* **Provided text**
[Opendnssec-develop] HSMs use UTF-8 characters

Tue May 20 14:20:50 UTC 2014

Hi Matthijs and Sion,

I am working on the libhsm code, auditing it.  One thing I am running into is character sets.  PKCS #11 uses RFC 2279 strings (older UTF-8 style) and the other code assumes ASCII.

There are two ways out of this:
 - only support ASCII — thus constraining token labels and PIN codes
 - pass UTF-8 codes to the libhsm-user as wide characters

When we only wish to support ASCII, we should reject other content, or remove character codes > 0x80 because we do not interpret them along the lines of RFC 2279.

When we decide to support rfc2279, we should use the facilities in C to represent strings in Unicode, using wchar_t.  This type is supported with a lot of compiler functions, including printf (“%ls”, my_wide_string).  It is defined in a compiler-dependent manner, but must be able to carry all compiler-supported locales.

We cannot ignore UTF-8 like we have to date.  There are a few openings for potential abuse, possibly in token labels or entered PINs:
 * Describe the ‘\0’ character in an UTF-8 code of more than one byte, none of which is 0x00, and cause confusion elsewhere
 * Place a more-bytes-to-follow code before the ‘\0’ (ASCII NUL) that ends a C-string — except when using a (bad but imagineable) UTF-8 interpreter
 * Strings may be provided under RFC 2279 and interpreted under RFC 3629 or ASCII (which are both stricter, a subset of RFC 2279)

I think we should continue to accept the UTF-8 coding of PKCS #11 but then communicate to libhsm using programs with wchar_t instead of char, and change the routines that print it to %ls instead of %s, and perhaps a few other changes are needed to integrate with the locale.  Does this sound like the right choice?

Cheers,
 -Rick

* **Data provided**
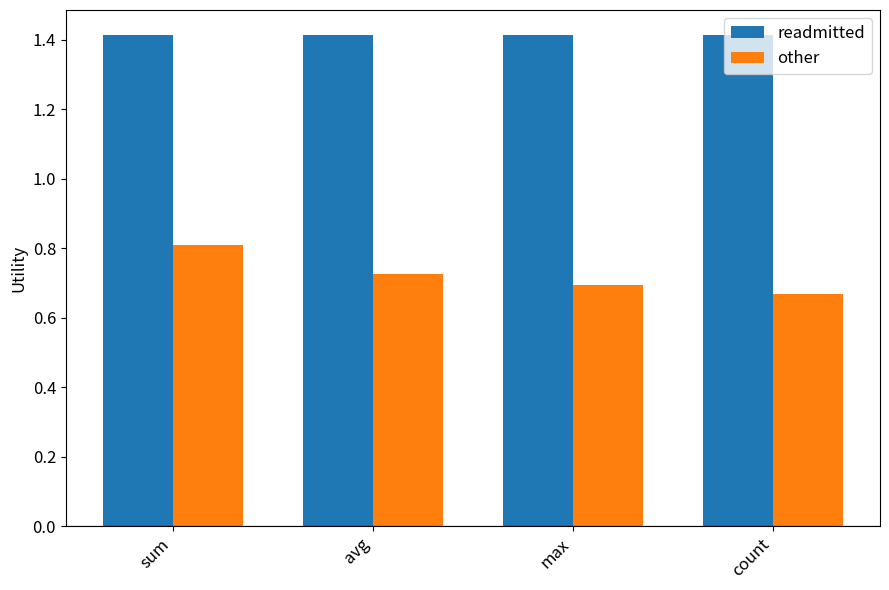

Which series has the largest range (max minus min)?

other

* **Task to complete**
Answer these questions from the post about HSM character sets:
1. Which RFC do PKCS #11 strings follow?
2. Which C type does the post propose for representing strings in Unicode?
3. Which format specifier should replace %s in the printing routines?
Rely only on the post about HSM character sets, not on the material.

* **Output below**
1. RFC 2279
2. wchar_t
3. %ls